A subchapter S corporation allows small-business owners to reap the rewards of having an incorporated business without the tax disadvantages associated with a regular corporation. S corporations are required to adhere to Internal Revenue Service regulations in terms of size and ownership. Shareholders of an S corporation receive limited liability protection from company debts and obligations; however, the number and type of shareholders is restricted.
A subchapter S corporation cannot have more than 100 shareholders participating as owners of the business. Individuals who own shares of an S corporation must have U.S. citizenship or status as a resident alien. Foreign individuals and foreign businesses cannot own shares of a subchapter S corporation. A limited liability company, corporation and partnership cannot own shares of a subchapter S corporation. However, certain trusts and estates may own shares of an S corporation.

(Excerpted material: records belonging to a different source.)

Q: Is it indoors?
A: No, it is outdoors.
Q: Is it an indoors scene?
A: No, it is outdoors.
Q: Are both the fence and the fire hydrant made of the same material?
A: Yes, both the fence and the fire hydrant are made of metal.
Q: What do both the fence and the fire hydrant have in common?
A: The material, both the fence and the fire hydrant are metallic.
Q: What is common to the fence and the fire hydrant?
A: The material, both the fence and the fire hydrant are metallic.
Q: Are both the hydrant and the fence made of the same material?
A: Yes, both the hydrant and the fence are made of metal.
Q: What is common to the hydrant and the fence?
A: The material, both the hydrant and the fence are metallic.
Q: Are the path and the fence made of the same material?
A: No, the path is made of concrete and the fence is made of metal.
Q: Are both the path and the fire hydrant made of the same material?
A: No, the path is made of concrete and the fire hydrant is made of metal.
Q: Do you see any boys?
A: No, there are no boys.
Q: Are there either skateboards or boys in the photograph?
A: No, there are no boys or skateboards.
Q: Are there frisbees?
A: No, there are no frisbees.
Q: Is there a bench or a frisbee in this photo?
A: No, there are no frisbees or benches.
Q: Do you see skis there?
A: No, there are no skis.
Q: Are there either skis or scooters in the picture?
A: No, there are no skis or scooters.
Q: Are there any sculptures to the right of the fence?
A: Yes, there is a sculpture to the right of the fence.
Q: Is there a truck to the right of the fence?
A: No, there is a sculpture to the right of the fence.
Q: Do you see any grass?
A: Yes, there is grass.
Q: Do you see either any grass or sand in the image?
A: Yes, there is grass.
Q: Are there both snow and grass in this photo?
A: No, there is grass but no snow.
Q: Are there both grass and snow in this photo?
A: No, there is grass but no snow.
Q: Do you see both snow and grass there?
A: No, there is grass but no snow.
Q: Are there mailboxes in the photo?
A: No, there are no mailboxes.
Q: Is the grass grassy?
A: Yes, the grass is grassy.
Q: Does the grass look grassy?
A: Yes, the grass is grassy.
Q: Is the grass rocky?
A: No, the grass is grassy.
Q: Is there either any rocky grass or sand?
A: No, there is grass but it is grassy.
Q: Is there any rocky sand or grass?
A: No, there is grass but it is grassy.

Businesses that earn 95 percent of their revenue as a result of exporting goods cannot organize as an S corporation, according to the Reference for Business website. Insurance companies, banks and savings and loans institutions cannot form an S corporation. A regular corporation that has been organized as an S corporation within the last fived years cannot gain status as an S corporation. Corporate subsidiaries may not claim status as an S corporation. All S corporations must be located on U.S. soil. This means an S corporation cannot have locations in other countries.

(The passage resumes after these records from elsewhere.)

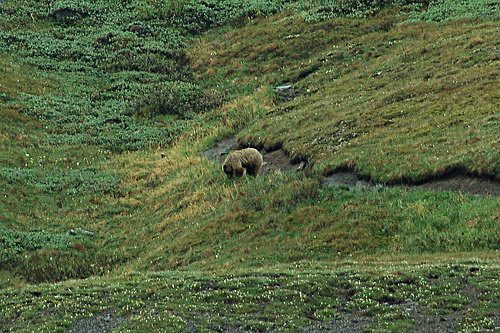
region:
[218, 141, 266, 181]
a brown bear on the grass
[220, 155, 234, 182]
the head of a bear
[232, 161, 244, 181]
the leg of a bear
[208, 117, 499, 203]
a brown dirt path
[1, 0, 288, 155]
green leafy bushes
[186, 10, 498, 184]
a grassy green field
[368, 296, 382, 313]
a white flower in the grass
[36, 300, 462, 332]
gravel on the ground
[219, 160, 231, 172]
the ear of a bear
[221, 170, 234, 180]
the snout of a bear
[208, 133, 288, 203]
the bear is brown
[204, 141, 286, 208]
the bear has its head down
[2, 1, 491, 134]
the grass is filled with shrubs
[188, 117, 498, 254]
a dirt path is in the grass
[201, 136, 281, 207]
the bear's legs are darker then upper body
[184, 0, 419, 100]
brown spots are in the grass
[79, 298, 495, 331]
the grass has rocks in it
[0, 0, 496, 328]
the grass is wet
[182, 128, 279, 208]
the bear is by itself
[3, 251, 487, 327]
small flowers are growing in the grass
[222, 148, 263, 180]
brown bear looking for food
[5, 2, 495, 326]
brown bear in the wild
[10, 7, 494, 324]
bear standing on the ground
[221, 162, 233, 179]
head of bear sniffing the grass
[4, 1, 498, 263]
green weeds and grass on the gound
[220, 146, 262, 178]
bear standing on the ground eating grass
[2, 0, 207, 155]
wild green grass on the ground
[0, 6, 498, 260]
brown and grey bear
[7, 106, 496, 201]
bear eating below a hill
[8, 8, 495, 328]
brown eating in an open field in the wilderness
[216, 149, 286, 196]
A BROWN BEAR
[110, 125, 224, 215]
YELLOW AND GREEN GRASS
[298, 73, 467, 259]
A GRASSY HILL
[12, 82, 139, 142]
A GREEN PATCH OF GRASS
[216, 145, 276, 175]
A BROWN BEAR ON A HILL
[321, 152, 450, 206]
TRAIL THROUGH THE GRASS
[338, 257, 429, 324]
WHITE FLOWERS IN THE GRASS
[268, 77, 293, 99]
A GRAY ROCK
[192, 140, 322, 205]
A BEAR IN A FIELD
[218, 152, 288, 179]
A BEAR HUNTING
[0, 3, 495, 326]
a large green field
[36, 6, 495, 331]
a bear in a green field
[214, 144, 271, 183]
a bear bending forwards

An S corporation can only issue one class of stock to shareholders of the business. This means that shareholders of the business receive the same price per share when the company distributes dividends. Also, shareholders receive their dividends at the same time in the event of the company's dissolution. Shareholders of the business may have different voting rights, but that does not serve as an indicator of different stock classes, as explained by the Reference for Business website.
A major advantage of an S corporation concerns the avoidance of double taxation that occurs in a regular corporation. A regular corporation must pay taxes on business profits at the company's corporate tax rate. The second tax occurs because shareholders of a regular corporation must pay taxes on dividends received from the business. In an S corporation, shareholders of the business pass their portion of profits and losses directly to their personal income tax return. This means a shareholder pays taxes on company profits according to their personal income tax rate.